Chandler joined the UCLA squad in 2015, a move Frager and Reily Buechler made a few years earlier after seeing the success of a prior generation of WAVE players at UCLA.

Recent UCLA alumni Kelly Reeves, 2016 Olympic bronze medalist Karsta Lowe and Karly Drolson, another Torrey Pines alumnus, also spent their formative years in the WAVE practice tent.
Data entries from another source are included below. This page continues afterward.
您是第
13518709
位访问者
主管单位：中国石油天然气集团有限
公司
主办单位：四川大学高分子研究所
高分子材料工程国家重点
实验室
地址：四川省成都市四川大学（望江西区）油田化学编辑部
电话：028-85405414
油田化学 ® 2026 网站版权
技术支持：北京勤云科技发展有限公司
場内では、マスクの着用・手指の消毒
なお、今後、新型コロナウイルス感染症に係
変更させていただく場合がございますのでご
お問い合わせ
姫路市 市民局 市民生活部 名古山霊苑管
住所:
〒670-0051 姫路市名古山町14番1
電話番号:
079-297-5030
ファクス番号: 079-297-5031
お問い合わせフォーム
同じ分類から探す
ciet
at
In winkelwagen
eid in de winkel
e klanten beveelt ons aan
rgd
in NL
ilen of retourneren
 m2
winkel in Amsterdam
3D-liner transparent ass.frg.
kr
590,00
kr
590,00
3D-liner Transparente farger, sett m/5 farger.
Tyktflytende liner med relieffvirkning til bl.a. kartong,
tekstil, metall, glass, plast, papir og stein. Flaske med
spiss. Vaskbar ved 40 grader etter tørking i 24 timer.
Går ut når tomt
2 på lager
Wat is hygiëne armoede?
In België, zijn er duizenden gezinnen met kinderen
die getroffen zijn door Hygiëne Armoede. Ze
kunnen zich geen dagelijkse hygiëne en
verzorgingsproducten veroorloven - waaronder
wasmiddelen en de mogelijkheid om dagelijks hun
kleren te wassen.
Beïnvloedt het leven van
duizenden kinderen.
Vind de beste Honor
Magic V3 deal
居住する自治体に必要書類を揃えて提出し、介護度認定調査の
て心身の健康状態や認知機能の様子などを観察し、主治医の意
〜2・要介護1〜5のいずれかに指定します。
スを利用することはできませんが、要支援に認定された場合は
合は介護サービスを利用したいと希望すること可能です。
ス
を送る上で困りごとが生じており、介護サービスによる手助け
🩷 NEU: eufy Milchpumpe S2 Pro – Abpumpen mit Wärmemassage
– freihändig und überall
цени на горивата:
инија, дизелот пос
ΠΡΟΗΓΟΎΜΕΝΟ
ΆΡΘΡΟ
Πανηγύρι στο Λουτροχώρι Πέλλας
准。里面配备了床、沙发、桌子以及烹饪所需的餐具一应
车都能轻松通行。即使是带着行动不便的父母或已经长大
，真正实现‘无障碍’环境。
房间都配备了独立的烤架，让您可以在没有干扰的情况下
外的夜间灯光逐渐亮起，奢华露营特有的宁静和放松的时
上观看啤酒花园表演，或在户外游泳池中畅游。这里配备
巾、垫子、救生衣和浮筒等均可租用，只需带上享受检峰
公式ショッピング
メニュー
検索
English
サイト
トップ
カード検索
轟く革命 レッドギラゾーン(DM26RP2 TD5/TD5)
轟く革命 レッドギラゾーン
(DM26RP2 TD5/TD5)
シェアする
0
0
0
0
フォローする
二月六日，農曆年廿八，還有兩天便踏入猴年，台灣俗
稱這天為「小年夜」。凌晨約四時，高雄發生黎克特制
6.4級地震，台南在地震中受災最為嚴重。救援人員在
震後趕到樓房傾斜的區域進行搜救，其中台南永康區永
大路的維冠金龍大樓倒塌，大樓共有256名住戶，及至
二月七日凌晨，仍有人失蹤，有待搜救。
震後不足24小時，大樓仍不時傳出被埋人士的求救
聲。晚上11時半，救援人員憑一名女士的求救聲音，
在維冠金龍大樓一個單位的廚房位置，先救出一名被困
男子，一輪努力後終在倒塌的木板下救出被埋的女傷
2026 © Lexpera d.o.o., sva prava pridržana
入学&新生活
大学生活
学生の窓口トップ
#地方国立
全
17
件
Buechler, Chandler and Frager's club team was paired up with Reeves' team for an unofficial big and little sister team program in their 13s and 16s seasons, respectively.

"We would always look up to Kelly and Karsta because they were the epitome of what we wanted to be," Buechler said. "I was like, 'Oh my gosh, these WAVE girls are doing so well, and they got a national championship ring. And wow, that's what I want to do.'"

This season the Bruins currently hold a share of lead in the Pac-12 standings and are poised for their best conference finish since the 2011 championship season.

An added motivation throughout Pac-12 play is the presence of familiar faces on the other side of the net – Colorado's Katelyn Cuff, California's Savannah Rennie and Maddy Kerr all hail from Torrey Pines and WAVE as well.

"When we play it just gives it a more competitive edge, like 'Oh I want to ace Maddy,' or, 'Oh I want to dig Savannah,'" Chandler said. "We're all still so close and all plan to live together after we graduate."

Although this is the only year all four girls will be together as Bruins, the WAVE to UCLA pipeline is set to continue. WAVE's website lists UCLA as the destination for two of its high school players - one in 2018 and the other in 2020.

"I just always looked up to UCLA volleyaball and I thought it was an amazing place," Chandler said. "I know so many young girls as well; they see all of us from San Diego and they all want to come to UCLA now."

This post was updated on Nov. 9 at 2:45 p.m.